Native American nations and businesses in New York claim the state cannot force them to collect a state tax because they are sovereign governments.
In 1994, the U.S. Supreme Court ruled that New York could tax cigarette sales by Native American stores to non-native customers.
Since then, the state has been under pressure from the New York Association of Convenience Stores to collect the tax.
The legislature passed a law, effective March 1, that barred wholesalers from selling cigarettes to reservation retailers who sell them tax-free. Gov. George Pataki’s Department of Taxation and Finance has refused to enforce that law.
Lobbyists for the state’s convenience stores claim native businesses are getting an unfair advantage.
This week, a carton of Marlboro was selling at the Onondaga Nation Smoke Shop for $38. A mile away, in Nedrow, Eckerd’s Drugs was selling the same carton for $43.
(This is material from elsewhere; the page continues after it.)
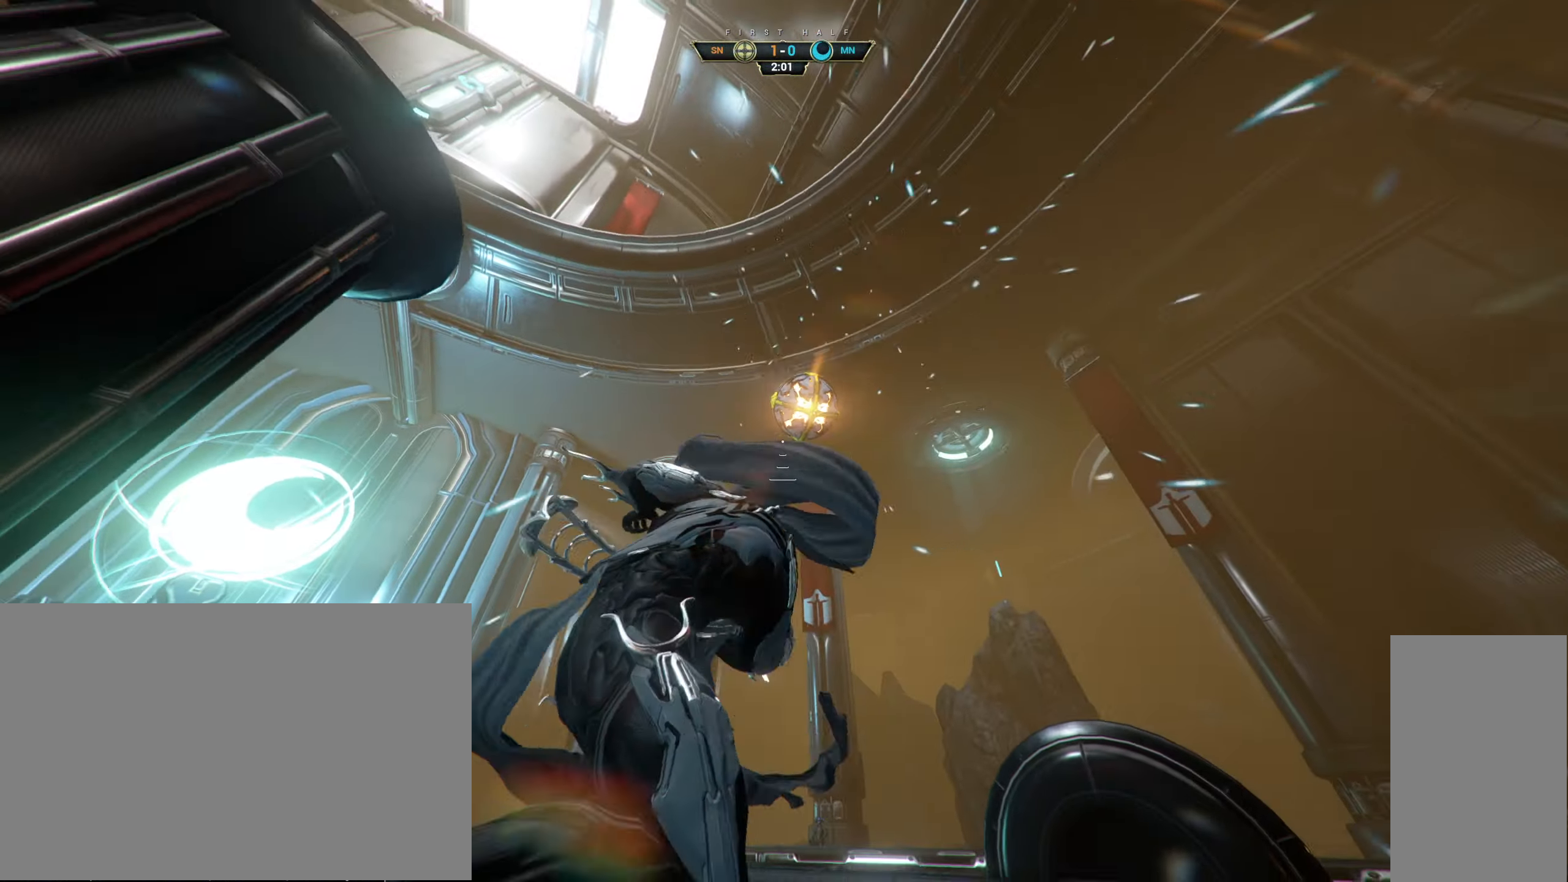
{"dt_ms": 500, "keys": ["w"], "mouse": [], "events": [[16, "ctrl", "down"], [100, "space", "down"], [133, "space", "up"], [166, "ctrl", "up"], [300, "d", "down"], [366, "d", "up"]]}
A recent study by the state Health Department estimated New York is losing $436 million to $576 million a year from the untaxed sales of cigarettes.
Heath said the state will destroy the Onondaga’s economy if it forces the Onondaga to collect the state tax.
The Onondaga depend on its cigarette shop revenue to pay for its fire department, youth sports programs, a home rehabilitation program, and assistance for senior citizens, he said.
In 2005, wholesalers delivered 1.1 million cartons of cigarettes to the Onondaga Nation for resale, according to state tax department records. If the Onondaga sold every carton, at a conservative price of $25 apiece, the nation would gross $28 million a year.
Onondaga leaders have declined to disclose how many cartons their single smoke shop sells or the revenue it generates.
‘Smokin Joe’ The first native cigarette factory, opened in 1994 on the Tuscarora territory near Niagara Falls, is producing one billion cigarettes per year, said its owner, Joe Anderson.
Anderson’s factory produces “Smokin Joe,” “Market,” and “Lewiston” brand cigarettes. He said he sells a carton of “Smokin Joe” cigarettes for as low as $10 in his shop.
Even if the Onondaga build a cigarette factory, New York can stop trucks from bringing them tobacco shipments if the state wants to press the tax issue, Anderson said.
The state police did that once to his factory, he said.
“The government can disrupt your materials,” he said.